“Manual into Grind” by Simon Jacobs

“Ollie, stop it. You’re rubbing yourself again. Stop it.”

This was how it began. Age six, barely weaned off the pacifier and there was little Ollie in his train-patterned pajamas, lying face-down beneath a baby blanket that ought to have been retired two years ago. He was short, so ostensibly he was covered, but his black hair stuck out from beneath the blanket and his buttocks jutted into the air; it hardly took any great powers of deduction to know what his hands were doing under there.

“Just at night, in your bedroom,” his father told him, “and just over your PJ’s, okay?”

Ollie nodded okay but ignored them. It was more satisfying to do in the living room because the couch armrest had less give to it and was more ideally shaped for humping than his bed upstairs.
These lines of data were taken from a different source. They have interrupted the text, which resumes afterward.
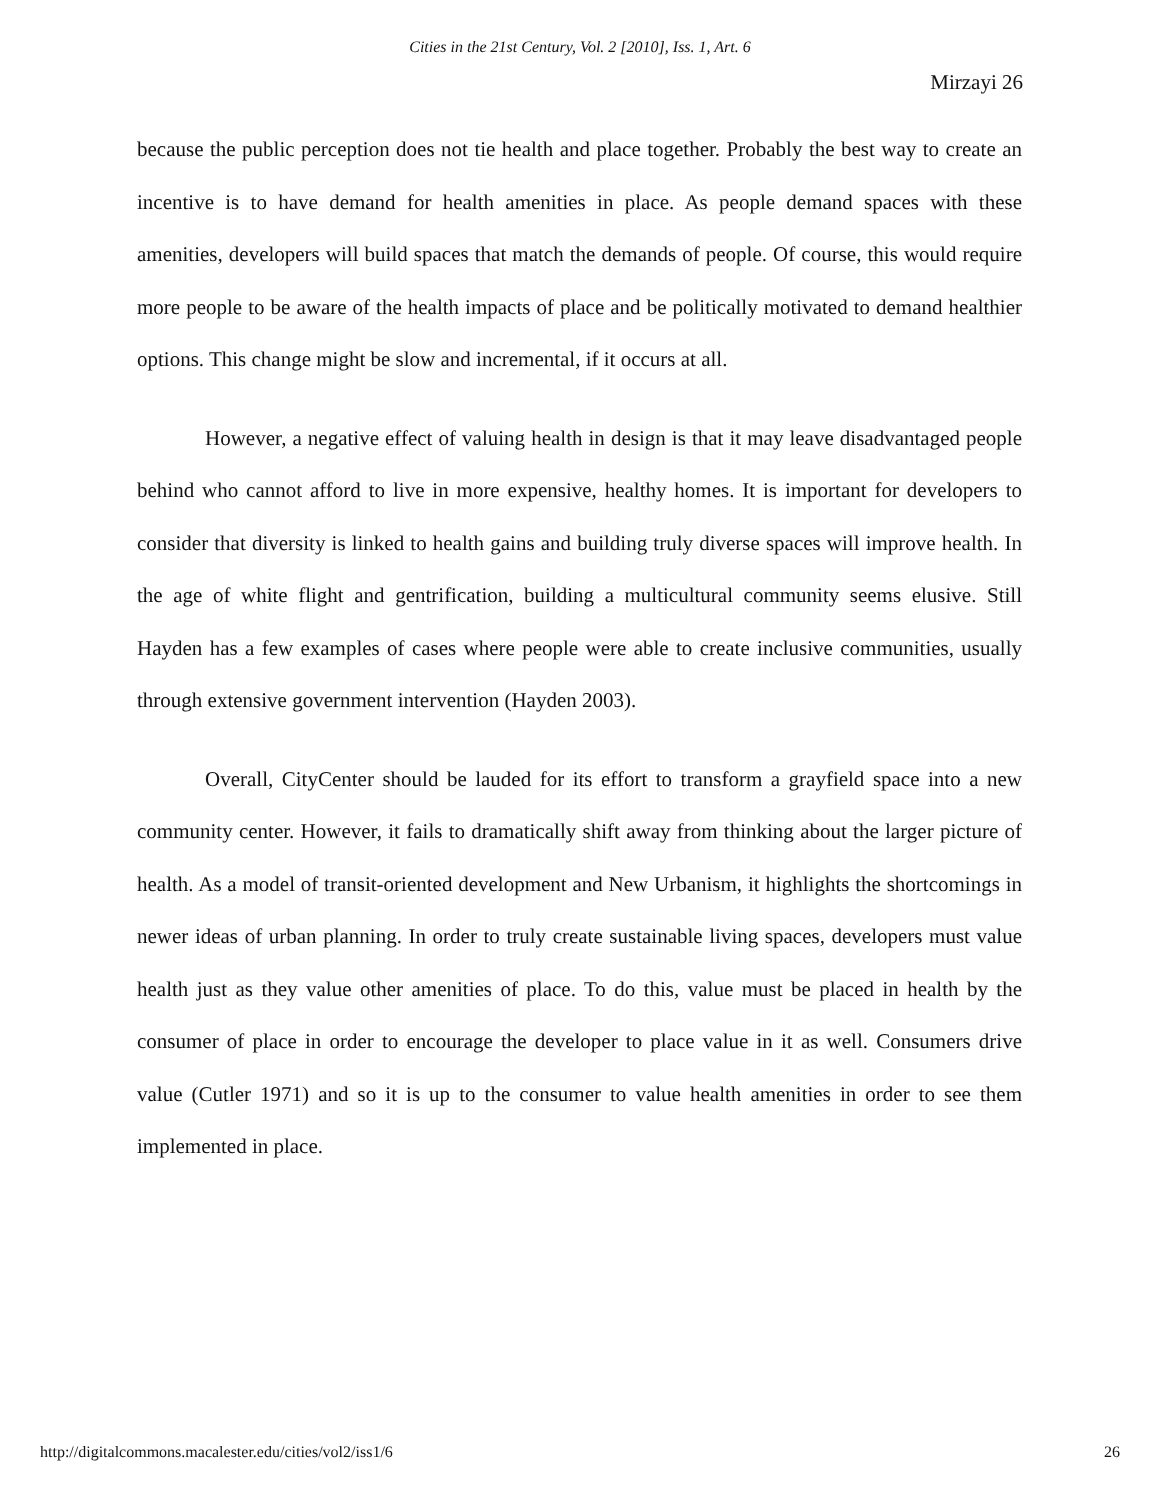Cities in the 21st Century, Vol. 2 [2010], Iss. 1, Art. 6
Mirzayi 26
because the public perception does not tie health and place together. Probably the best way to create an incentive is to have demand for health amenities in place. As people demand spaces with these amenities, developers will build spaces that match the demands of people. Of course, this would require more people to be aware of the health impacts of place and be politically motivated to demand healthier options. This change might be slow and incremental, if it occurs at all.
However, a negative effect of valuing health in design is that it may leave disadvantaged people behind who cannot afford to live in more expensive, healthy homes. It is important for developers to consider that diversity is linked to health gains and building truly diverse spaces will improve health. In the age of white flight and gentrification, building a multicultural community seems elusive. Still Hayden has a few examples of cases where people were able to create inclusive communities, usually through extensive government intervention (Hayden 2003).
Overall, CityCenter should be lauded for its effort to transform a grayfield space into a new community center. However, it fails to dramatically shift away from thinking about the larger picture of health. As a model of transit-oriented development and New Urbanism, it highlights the shortcomings in newer ideas of urban planning. In order to truly create sustainable living spaces, developers must value health just as they value other amenities of place. To do this, value must be placed in health by the consumer of place in order to encourage the developer to place value in it as well. Consumers drive value (Cutler 1971) and so it is up to the consumer to value health amenities in order to see them implemented in place.
http://digitalcommons.macalester.edu/cities/vol2/iss1/6 26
Plus, he figured that as long as he did it under the blanket, no one could tell what was happening.


Ollie’s parents were at pains throughout the first fifteen years of Ollie’s life to properly socialize their second son. He screamed and threw fits when they took him to preschool, had to be forced onto the bus to first grade, and withdrew completely during middle school to play video games alone in the basement. Once in a while, he had one friend, Chase, who’d come over and lurk around, but there was something unsettling about him. On optimistic days Ollie’s parents figured that one friend was enough. But whenever they asked, Ollie affected the starkest and most taciturn misery. They couldn’t press him too hard, either, because by then Ollie was already on antidepressants and liable to go off if he got upset, break his stuff or his fingers, slam doors or black out. Their three other sons and one daughter—scattered from ages six to seventeen, none so difficult as Ollie—would cower and make themselves very, very quiet when this happened. Ollie’s parents would feel alone in the house. At times, it was like having a ghost upstairs.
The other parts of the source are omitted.